The list may surprise you.
While Catholics are instructed to abstain from meat on Fridays during Lent, it doesn’t mean fish is the only option. In fact, there are many different aquatic animals and foods derived from animals that are allowed.
In Latin the word used to describe what kind of “meat” is not permitted on Fridays is carnis, and specifically relates to “animal flesh.” This has left the door open to many other creatures that do not fall under this strict definition.
The USCCB gives a more complete explanation of what constitutes “meat.”
Abstinence laws consider that meat comes only from animals such as chickens, cows, sheep or pigs — all of which live on land. Birds are also considered meat.
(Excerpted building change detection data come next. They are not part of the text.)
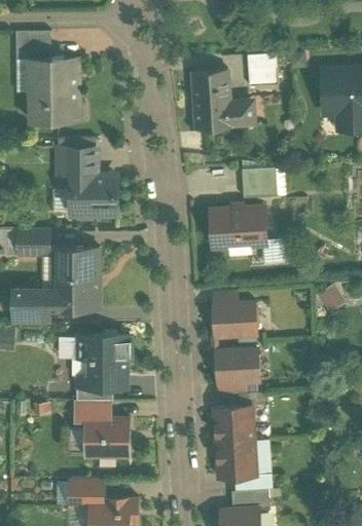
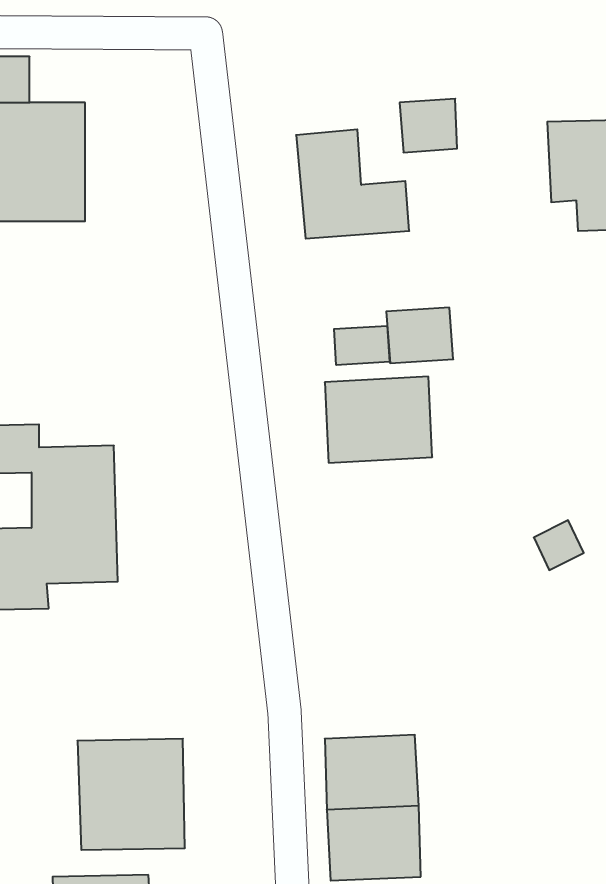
building: [53,138,124,218] -> none
building: none -> [334,326,389,365]
building: [207,289,270,339] -> none
building: [70,327,122,389] -> none
building: [211,342,274,394] -> none

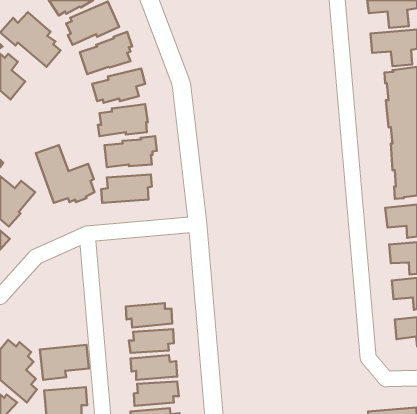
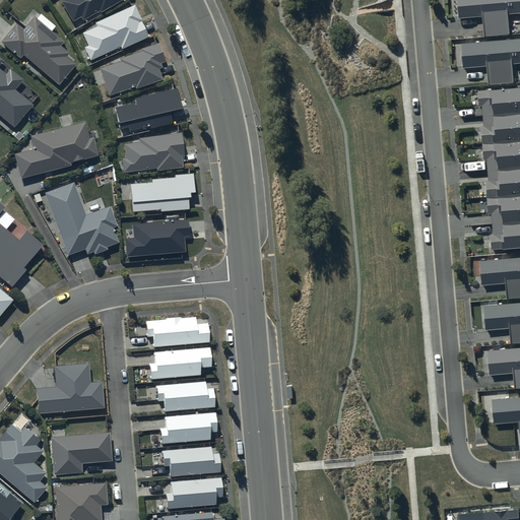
building: none -> [15,121,98,178]
building: none -> [146,317,209,347]
building: none -> [149,347,210,379]
building: none -> [37,364,104,413]

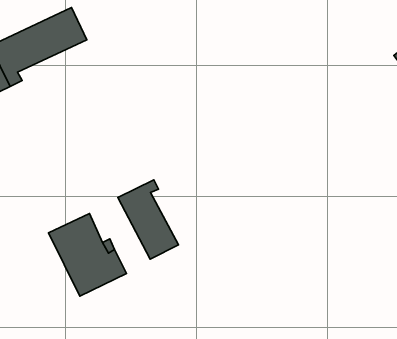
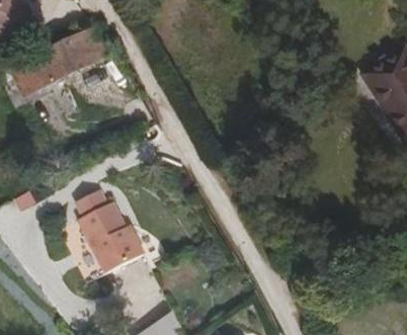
building: [118,180,178,259] -> none

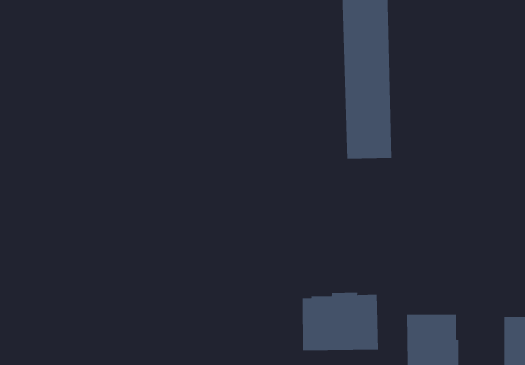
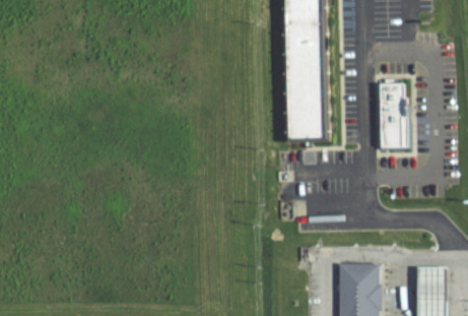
building: none -> [375,80,407,148]
building: [302,292,379,351] -> none

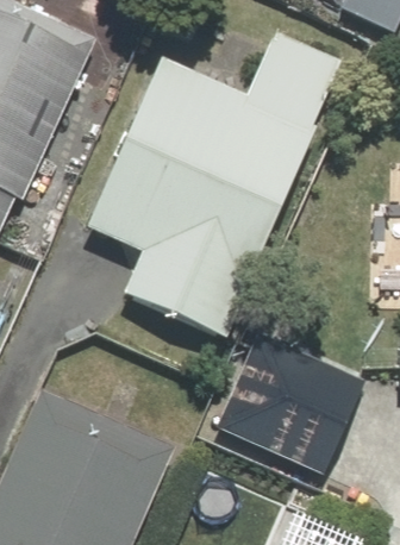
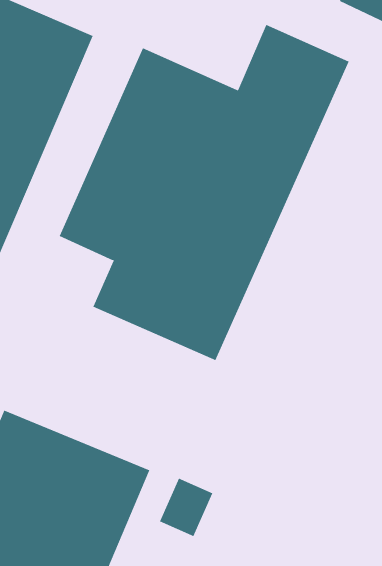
building: [210,331,357,469] -> none

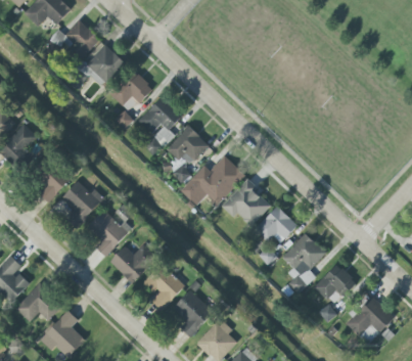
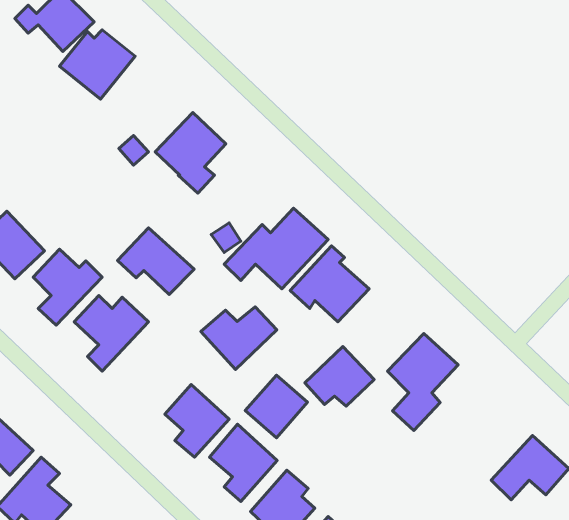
building: [111,71,152,112] -> none
building: [168,126,209,167] -> none
building: none -> [118,228,194,295]
building: [255,206,297,242] -> [305,347,374,406]
building: [110,244,157,283] -> [201,307,277,369]
building: none -> [245,375,308,438]
building: [314,264,357,300] -> none

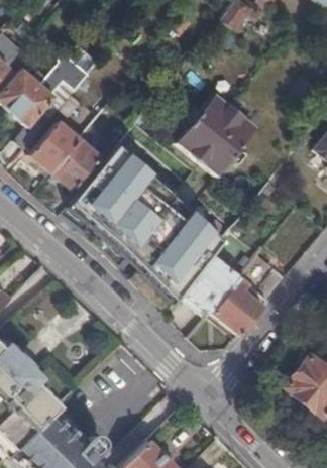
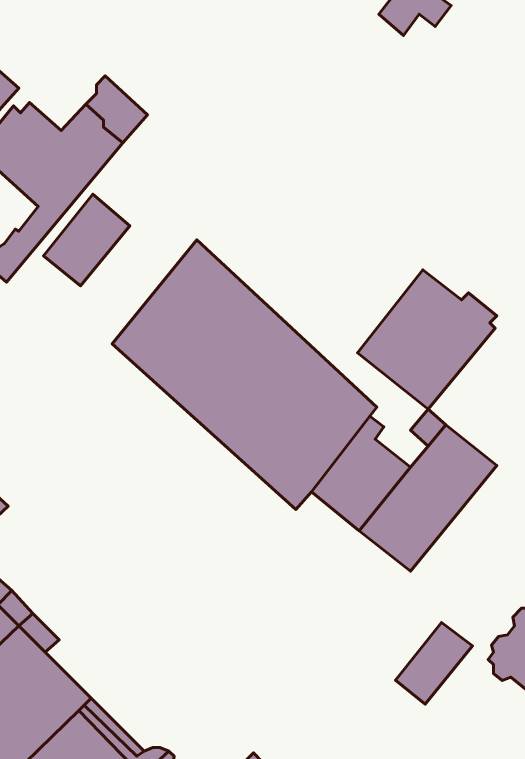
building: [179,95,258,174] -> [358,270,497,409]
building: [52,137,103,190] -> none
building: none -> [395,623,473,704]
Abstinence does not include meat juices and liquid foods made from meat. Thus, such foods as chicken broth, consomme, soups cooked or flavored with meat, meat gravies or sauces, as well as seasonings or condiments made from animal fat are technically not forbidden. However, moral theologians have traditionally taught that we should abstain from all animal-derived products (except foods such as gelatin, butter, cheese and eggs, which do not have any meat taste). Fish are a different category of animal. Salt and freshwater species of fish, amphibians, reptiles (cold-blooded animals), and shellfish are permitted.
What this means is that animals such as alligator, beaver, turtle and frogs are permitted during Lent.
A popular Lenten dish in South America is the capybara, and according to tradition, “Padre Sojo, a famous Venezuelan priest, is held by one zoological text to have gone to Italy at the end of the 18th century and obtained a papal bull approving the capybara for Lenten dining because of its amphibious habits.”
Nevertheless, the Church instructs its faithful to observe the “spirit of the law” and not to engage in excessive celebration on a day that remembers the supreme sacrifice of Jesus Christ on the cross.